*Work to complete:*
Answer these questions using the forum thread about showing goats:
(a) What breed of goats does the first poster keep?
(b) Where did the first poster find a few helpful documents?
(c) According to the reply, how many "legs" must a goat get to become a permanent champion?

*Text excerpt:*
# Resources for show newbie



## SaltwaterAcresGoats (Jan 9, 2016)

Okay I have Nigerian Dwarf Goats and want to get involved with showing them. I don't know what show "Legs" are or most any other show words. I looked at ADGA and found a few helpful documents but does anyone have any links to how shows work, what you do besides show up, the meaning of show words, what categories show at what venues, what to start with, etc. Thanks for your time!


----------



## Dairy_goat (Apr 11, 2015)

I believe that every time you win GCH with a breed at a show you receive a "leg" once 3 "legs" are acquired then your goat becomes a permanent champion. A dry doeling can get one leg but the other 2 legs have to be obtained when they are in milk, I believe. Someone please correct me if I am wrong.

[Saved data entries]
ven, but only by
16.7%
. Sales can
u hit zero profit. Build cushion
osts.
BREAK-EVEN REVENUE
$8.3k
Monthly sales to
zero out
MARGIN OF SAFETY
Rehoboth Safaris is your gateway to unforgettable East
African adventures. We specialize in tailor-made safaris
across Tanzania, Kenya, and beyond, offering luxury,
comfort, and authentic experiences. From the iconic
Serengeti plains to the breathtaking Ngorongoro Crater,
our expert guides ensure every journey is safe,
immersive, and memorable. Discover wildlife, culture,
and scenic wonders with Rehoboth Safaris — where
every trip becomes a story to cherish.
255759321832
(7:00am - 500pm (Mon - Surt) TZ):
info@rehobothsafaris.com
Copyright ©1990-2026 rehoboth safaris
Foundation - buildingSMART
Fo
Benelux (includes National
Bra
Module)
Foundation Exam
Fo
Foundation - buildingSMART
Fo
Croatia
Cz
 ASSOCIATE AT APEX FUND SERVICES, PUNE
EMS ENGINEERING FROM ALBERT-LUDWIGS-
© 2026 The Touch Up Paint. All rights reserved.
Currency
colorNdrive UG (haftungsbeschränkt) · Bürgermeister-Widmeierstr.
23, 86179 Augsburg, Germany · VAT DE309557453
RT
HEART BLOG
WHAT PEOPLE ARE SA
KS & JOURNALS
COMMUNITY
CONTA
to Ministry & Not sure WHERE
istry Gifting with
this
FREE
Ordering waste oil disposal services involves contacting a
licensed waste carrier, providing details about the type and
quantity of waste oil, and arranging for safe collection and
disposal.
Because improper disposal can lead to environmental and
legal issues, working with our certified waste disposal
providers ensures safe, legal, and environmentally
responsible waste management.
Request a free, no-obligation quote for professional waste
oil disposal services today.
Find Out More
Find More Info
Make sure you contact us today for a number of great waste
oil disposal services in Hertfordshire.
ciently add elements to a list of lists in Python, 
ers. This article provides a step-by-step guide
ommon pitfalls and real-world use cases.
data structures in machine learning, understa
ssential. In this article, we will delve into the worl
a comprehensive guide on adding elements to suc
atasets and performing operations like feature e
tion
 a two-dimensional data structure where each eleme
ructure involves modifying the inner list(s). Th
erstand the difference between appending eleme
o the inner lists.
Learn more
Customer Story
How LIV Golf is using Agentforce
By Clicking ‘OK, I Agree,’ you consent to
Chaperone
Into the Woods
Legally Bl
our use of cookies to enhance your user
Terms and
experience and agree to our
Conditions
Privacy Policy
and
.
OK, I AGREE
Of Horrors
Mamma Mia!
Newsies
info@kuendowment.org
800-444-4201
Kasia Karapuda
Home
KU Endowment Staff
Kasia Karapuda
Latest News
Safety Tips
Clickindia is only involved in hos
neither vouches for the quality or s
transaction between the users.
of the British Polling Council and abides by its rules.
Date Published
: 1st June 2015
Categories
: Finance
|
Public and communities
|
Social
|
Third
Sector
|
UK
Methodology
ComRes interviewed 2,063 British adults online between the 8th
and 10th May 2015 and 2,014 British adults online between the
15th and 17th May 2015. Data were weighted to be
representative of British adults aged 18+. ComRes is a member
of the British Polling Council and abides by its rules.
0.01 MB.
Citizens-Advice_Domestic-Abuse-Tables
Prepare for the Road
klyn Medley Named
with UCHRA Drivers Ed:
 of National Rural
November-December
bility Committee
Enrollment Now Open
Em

*Exercise answer:*
(a) Nigerian Dwarf Goats
(b) ADGA
(c) 3